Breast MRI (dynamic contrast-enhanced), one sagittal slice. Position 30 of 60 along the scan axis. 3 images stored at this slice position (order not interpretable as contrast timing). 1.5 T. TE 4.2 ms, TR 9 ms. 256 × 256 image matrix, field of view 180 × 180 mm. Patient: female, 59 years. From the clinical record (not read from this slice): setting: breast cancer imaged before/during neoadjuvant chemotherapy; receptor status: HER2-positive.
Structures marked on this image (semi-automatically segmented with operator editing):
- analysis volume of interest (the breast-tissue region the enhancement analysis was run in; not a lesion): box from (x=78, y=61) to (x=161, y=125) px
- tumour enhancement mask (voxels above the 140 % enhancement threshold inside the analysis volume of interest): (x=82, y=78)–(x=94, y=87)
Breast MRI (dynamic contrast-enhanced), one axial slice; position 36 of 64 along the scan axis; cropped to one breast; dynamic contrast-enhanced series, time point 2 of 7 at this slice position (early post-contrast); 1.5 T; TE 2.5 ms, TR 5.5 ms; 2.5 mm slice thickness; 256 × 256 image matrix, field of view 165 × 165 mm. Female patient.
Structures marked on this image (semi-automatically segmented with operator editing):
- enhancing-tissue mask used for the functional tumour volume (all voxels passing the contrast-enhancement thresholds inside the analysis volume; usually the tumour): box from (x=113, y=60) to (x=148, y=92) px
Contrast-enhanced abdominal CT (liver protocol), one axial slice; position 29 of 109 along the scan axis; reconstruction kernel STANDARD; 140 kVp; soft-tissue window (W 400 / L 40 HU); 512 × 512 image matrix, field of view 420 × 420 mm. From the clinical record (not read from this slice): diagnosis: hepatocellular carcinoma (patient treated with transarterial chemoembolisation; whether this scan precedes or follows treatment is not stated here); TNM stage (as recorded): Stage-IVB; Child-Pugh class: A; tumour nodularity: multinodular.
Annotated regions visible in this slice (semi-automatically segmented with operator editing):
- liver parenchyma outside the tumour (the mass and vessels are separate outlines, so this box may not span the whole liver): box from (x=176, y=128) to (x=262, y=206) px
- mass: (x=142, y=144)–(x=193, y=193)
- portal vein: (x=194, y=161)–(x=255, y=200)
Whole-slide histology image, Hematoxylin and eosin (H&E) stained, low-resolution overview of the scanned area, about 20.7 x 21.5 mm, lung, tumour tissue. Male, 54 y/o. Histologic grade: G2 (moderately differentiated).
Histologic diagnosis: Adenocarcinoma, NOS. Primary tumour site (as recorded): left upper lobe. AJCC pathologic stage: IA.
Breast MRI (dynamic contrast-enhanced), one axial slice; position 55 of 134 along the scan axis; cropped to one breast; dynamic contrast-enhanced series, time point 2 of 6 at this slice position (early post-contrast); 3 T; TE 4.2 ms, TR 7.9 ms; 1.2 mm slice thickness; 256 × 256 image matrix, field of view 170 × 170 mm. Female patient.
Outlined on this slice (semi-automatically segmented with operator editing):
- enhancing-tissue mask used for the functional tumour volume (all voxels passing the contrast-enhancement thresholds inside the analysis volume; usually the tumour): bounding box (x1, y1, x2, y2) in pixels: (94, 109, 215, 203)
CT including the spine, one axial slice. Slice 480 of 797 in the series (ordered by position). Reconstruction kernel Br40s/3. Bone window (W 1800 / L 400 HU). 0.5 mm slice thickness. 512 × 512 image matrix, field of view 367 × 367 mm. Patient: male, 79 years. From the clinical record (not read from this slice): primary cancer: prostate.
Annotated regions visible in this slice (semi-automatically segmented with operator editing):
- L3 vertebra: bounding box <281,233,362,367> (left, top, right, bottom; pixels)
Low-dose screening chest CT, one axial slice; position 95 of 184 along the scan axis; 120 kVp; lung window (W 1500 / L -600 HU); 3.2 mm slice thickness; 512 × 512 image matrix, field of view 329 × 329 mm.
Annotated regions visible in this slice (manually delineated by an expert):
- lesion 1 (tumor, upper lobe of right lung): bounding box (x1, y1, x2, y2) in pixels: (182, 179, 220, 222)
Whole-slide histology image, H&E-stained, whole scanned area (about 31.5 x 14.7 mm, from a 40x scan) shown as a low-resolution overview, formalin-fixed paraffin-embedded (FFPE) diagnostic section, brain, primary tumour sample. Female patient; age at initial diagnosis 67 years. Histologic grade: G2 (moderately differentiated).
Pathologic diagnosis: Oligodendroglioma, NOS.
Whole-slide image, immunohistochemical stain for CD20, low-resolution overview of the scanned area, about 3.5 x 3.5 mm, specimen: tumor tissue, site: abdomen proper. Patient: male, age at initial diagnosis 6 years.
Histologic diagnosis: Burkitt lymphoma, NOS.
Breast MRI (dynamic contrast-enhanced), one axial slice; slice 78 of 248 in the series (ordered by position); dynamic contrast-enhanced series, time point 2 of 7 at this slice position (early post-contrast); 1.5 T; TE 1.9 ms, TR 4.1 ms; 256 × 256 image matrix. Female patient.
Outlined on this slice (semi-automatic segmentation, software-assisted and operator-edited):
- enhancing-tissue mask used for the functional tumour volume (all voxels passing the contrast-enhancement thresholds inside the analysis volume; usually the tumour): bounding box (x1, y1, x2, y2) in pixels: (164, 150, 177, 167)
= = =
### Exercise
In the entries above, find every line with the word "ordered" and list it.

### Your solution
CT including the spine, one axial slice. Slice 480 of 797 in the series (ordered by position). Reconstruction kernel Br40s/3. Bone window (W 1800 / L 400 HU). 0.5 mm slice thickness. 512 × 512 image matrix, field of view 367 × 367 mm. Patient: male, 79 years. From the clinical record (not read from this slice): primary cancer: prostate.
Breast MRI (dynamic contrast-enhanced), one axial slice; slice 78 of 248 in the series (ordered by position); dynamic contrast-enhanced series, time point 2 of 7 at this slice position (early post-contrast); 1.5 T; TE 1.9 ms, TR 4.1 ms; 256 × 256 image matrix. Female patient.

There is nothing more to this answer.